Still, despite the gloom, there are signs of improvement.
Clark County’s jobless rate dipped to 9.8 percent in February. That was down from 12.1 percent a year earlier and marked the first single-digit rate since December 2008, though the figure still was higher than the national rate of 7.7 percent.
The housing market also is improving, thanks in part to cash investors who are buying cheap homes in bulk to use as rentals. Sales prices, home values, new home sales and construction projects are on the rise, although still nowhere near the boom years.
Southern Nevada also saw a record 39.7 million visitors last year and a slight bump in gambling revenue.
“It’s not like everyone thinks the economy is great,” said Professor Elliott Parker, chairman of UNR’s Department of Economics. “They just have confidence things won’t get worse.”

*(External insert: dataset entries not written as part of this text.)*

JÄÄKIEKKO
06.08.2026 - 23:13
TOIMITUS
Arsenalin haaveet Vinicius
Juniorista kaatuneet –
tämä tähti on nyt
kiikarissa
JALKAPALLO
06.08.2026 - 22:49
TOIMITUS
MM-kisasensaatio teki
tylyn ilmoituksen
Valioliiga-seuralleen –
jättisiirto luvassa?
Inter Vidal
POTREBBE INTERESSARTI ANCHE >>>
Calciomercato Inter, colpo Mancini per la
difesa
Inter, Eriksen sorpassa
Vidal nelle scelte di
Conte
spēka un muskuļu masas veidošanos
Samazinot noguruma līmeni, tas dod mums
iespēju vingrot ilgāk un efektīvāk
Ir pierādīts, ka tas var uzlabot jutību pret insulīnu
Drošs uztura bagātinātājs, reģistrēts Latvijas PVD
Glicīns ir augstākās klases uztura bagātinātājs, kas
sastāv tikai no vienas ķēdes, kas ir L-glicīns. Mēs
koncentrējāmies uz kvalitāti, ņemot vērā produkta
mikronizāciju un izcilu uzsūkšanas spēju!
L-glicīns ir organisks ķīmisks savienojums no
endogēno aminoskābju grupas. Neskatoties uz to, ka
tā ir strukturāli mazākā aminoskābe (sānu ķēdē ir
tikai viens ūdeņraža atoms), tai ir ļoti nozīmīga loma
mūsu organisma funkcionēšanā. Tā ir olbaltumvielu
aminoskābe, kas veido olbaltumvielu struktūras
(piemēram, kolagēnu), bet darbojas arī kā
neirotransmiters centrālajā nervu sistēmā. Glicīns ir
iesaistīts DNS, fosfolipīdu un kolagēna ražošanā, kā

Findlay Toyota owner Rich Abajian sees it firsthand. His Henderson auto dealership sold about 600 new and used cars last month, a five-year high. Monthly sales fell as low as 290 during the recession.
During the boom, consumers borrowed money against their homes to buy cars, boats and other pricey items with cash. During the bust, they stopped buying altogether. Now, people are trading in older cars and getting cheap auto loans to finance new purchases, Abajian said.
“I just hope we’re headed in the right direction,” he said of the economy.